I heard a version of it in a sermon in the 1980’s from a dear Anglican priest, Fr. David Schofield, who used it to illustrate how important it is for us to know who we are. Although I remembered the story vividly, I wanted to be sure I had the Governor's name right. When I checked it out on the internet I found the tale has been repeatedly used to make many points, but I think it hardly needs any amplification to be of great value. Here it is as I remember it.
Christian Herter, a graduate of Harvard and the governor of Massachusetts mid 1950’s was seeking re-election. He was having one of those really hard days on the campaign trail. He had spoken at a morning breakfast meeting where he had no more than a cup of coffee while his listeners ate. He had then skipped lunch altogether to meet other duties, consoling himself that his last scheduled event on the trail was at a church barbecue. He arrived a bit late and was relieved to see food was still being served. The Governor was really hungry. The queue was quite long but he resisted the temptation to be recognized for special treatment and stood at the end of the line. The day was coming to a close, he was tired, he was hungry and everything smelled so good. As he moved down the serving line he held out his plate to the woman serving chicken. She put a piece on his plate and turned to the next person in line.
“Excuse me,” Governor Herter said. “Do you mind if I have another piece of chicken?”
“Sorry,” the woman told him. “I’m supposed to give one piece of chicken to each person.”
“But I’m so hungry, I haven’t had a bite all day.”

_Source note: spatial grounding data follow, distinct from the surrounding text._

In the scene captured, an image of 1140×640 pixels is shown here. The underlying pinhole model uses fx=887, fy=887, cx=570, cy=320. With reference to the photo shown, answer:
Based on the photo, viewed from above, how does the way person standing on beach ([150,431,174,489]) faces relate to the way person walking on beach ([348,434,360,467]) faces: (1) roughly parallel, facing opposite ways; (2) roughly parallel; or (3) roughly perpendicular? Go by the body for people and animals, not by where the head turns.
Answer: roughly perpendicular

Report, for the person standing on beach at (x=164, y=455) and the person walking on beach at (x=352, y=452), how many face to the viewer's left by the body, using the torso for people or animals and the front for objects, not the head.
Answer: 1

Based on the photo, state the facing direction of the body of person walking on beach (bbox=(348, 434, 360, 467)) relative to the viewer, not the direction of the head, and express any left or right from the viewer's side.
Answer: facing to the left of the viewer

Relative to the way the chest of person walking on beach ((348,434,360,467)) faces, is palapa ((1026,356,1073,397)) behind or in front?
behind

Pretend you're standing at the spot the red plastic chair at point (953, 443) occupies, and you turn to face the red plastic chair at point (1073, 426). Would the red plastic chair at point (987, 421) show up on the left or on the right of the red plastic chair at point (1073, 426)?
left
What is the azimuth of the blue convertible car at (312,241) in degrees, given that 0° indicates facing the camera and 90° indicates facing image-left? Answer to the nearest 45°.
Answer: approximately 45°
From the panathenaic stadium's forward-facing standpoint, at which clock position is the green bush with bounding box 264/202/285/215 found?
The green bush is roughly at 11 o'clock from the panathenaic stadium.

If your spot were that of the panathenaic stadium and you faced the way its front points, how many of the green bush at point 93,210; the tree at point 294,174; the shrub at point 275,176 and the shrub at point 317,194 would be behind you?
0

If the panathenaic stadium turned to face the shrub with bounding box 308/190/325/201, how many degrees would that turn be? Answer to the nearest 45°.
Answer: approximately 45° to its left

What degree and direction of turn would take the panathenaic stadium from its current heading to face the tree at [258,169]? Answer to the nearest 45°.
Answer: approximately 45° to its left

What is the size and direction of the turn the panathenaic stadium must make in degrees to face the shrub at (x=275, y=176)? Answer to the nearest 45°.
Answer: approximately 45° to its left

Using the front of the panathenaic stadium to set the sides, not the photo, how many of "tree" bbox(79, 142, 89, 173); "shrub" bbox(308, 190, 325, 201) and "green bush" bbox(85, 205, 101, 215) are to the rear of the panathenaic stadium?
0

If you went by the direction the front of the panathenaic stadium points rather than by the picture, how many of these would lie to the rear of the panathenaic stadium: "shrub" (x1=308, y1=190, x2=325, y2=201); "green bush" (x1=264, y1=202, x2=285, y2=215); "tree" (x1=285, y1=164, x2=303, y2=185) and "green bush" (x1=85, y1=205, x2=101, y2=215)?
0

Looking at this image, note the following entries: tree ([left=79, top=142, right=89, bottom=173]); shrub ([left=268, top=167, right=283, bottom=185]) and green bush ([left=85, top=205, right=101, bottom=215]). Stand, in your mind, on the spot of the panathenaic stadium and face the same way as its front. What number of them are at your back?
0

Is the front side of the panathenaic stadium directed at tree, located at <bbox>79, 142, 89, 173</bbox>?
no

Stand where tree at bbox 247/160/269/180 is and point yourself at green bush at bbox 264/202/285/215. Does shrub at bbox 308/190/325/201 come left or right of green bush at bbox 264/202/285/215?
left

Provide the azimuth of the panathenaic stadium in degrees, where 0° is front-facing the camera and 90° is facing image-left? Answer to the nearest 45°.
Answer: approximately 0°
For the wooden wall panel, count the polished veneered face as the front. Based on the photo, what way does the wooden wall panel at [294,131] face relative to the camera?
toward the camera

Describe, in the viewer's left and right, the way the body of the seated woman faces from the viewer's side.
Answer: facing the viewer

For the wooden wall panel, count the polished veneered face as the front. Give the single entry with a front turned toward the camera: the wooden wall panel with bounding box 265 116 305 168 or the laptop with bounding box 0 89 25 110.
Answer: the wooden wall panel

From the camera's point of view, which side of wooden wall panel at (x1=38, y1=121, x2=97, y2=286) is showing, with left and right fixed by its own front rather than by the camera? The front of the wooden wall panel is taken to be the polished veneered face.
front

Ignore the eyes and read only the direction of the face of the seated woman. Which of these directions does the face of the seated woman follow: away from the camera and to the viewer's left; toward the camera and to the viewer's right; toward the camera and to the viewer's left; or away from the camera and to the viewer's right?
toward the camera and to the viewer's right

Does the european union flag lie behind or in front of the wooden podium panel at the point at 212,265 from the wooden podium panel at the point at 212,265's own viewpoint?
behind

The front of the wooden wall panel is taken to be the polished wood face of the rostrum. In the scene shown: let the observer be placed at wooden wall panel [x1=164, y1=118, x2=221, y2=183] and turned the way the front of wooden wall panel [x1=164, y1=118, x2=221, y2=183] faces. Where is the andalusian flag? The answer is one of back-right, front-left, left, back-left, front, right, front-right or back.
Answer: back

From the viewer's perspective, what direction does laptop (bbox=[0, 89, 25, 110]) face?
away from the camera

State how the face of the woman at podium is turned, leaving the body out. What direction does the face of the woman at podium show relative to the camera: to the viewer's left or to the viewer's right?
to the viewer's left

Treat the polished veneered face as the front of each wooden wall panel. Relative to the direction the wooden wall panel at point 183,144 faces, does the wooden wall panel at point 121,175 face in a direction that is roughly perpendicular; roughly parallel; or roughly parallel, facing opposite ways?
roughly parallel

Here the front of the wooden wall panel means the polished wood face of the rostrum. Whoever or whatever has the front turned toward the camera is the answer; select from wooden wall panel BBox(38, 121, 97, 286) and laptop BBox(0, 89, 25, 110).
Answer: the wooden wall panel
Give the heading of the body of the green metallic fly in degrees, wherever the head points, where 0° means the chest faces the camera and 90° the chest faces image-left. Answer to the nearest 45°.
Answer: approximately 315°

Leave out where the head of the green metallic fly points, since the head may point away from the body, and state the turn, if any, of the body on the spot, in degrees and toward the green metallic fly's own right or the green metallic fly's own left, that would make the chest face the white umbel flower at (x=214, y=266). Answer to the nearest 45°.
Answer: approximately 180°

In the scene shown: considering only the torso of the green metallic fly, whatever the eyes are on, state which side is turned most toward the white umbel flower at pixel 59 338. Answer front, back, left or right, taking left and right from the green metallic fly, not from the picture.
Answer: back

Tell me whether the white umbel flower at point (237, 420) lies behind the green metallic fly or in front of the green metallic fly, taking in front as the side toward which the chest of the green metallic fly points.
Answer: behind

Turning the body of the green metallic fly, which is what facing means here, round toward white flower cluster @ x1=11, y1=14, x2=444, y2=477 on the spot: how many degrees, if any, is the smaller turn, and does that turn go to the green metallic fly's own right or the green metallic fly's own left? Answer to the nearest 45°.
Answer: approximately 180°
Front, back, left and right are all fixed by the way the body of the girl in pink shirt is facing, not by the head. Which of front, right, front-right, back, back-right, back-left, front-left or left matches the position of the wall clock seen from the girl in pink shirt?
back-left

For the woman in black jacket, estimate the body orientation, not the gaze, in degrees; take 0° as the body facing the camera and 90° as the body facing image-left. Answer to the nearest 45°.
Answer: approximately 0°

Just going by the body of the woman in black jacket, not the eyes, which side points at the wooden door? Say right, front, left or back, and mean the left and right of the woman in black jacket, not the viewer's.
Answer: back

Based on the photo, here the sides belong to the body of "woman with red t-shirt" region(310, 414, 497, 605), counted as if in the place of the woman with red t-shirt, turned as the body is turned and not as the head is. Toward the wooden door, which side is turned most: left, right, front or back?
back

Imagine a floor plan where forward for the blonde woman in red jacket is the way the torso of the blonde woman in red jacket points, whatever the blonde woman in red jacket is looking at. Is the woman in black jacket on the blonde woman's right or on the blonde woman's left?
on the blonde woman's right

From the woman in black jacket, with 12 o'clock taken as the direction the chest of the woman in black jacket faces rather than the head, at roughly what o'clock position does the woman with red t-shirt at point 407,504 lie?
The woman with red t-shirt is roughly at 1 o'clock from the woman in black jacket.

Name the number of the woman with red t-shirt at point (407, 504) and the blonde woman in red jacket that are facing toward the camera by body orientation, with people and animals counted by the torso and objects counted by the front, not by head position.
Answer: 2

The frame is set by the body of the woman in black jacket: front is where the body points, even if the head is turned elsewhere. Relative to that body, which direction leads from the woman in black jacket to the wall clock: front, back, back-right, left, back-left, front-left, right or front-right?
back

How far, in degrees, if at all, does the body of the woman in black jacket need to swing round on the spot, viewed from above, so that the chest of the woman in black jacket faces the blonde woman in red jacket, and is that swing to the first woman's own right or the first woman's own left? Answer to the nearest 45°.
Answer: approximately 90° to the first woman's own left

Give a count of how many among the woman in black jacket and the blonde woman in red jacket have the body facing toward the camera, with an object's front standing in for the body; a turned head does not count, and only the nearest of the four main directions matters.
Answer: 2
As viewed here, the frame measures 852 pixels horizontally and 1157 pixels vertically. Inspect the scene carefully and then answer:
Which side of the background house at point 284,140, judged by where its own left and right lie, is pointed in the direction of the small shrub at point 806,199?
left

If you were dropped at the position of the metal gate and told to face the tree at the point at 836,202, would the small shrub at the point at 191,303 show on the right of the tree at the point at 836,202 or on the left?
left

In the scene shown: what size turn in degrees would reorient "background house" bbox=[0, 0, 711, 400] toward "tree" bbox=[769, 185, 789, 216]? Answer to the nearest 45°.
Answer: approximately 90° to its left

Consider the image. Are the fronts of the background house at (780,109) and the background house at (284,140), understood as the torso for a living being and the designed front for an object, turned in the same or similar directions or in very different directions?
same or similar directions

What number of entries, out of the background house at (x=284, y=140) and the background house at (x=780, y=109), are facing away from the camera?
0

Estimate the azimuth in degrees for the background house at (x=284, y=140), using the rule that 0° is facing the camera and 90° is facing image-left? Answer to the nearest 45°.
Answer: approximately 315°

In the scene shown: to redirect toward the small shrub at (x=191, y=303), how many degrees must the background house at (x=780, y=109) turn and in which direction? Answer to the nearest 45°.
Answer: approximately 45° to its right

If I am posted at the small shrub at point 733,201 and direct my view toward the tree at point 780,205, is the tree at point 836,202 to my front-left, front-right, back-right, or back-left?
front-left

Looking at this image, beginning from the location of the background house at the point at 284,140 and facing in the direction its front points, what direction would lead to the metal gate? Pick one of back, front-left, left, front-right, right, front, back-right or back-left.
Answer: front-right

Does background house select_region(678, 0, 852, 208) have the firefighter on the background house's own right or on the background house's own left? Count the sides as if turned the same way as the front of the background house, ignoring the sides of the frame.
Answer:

“I’m sorry,” the woman said again. “Only one piece to a customer.”
Governor Herter thought of himself as a modest and unassuming man but he suddenly decided to throw his weight around just a little bit. He pulled himself up to his full height and asked the woman behind the platter of barbecued chicken, “Excuse me, but do you know who I am?”
“Why, yes, Governor, sir, I do. Do you know who I am?” she replied.
Governor Herter had to confess that he didn’t have any idea who the lady was.
“Well, I’m the chicken lady, and it's one piece per person. Now please, sir, kindly move along.”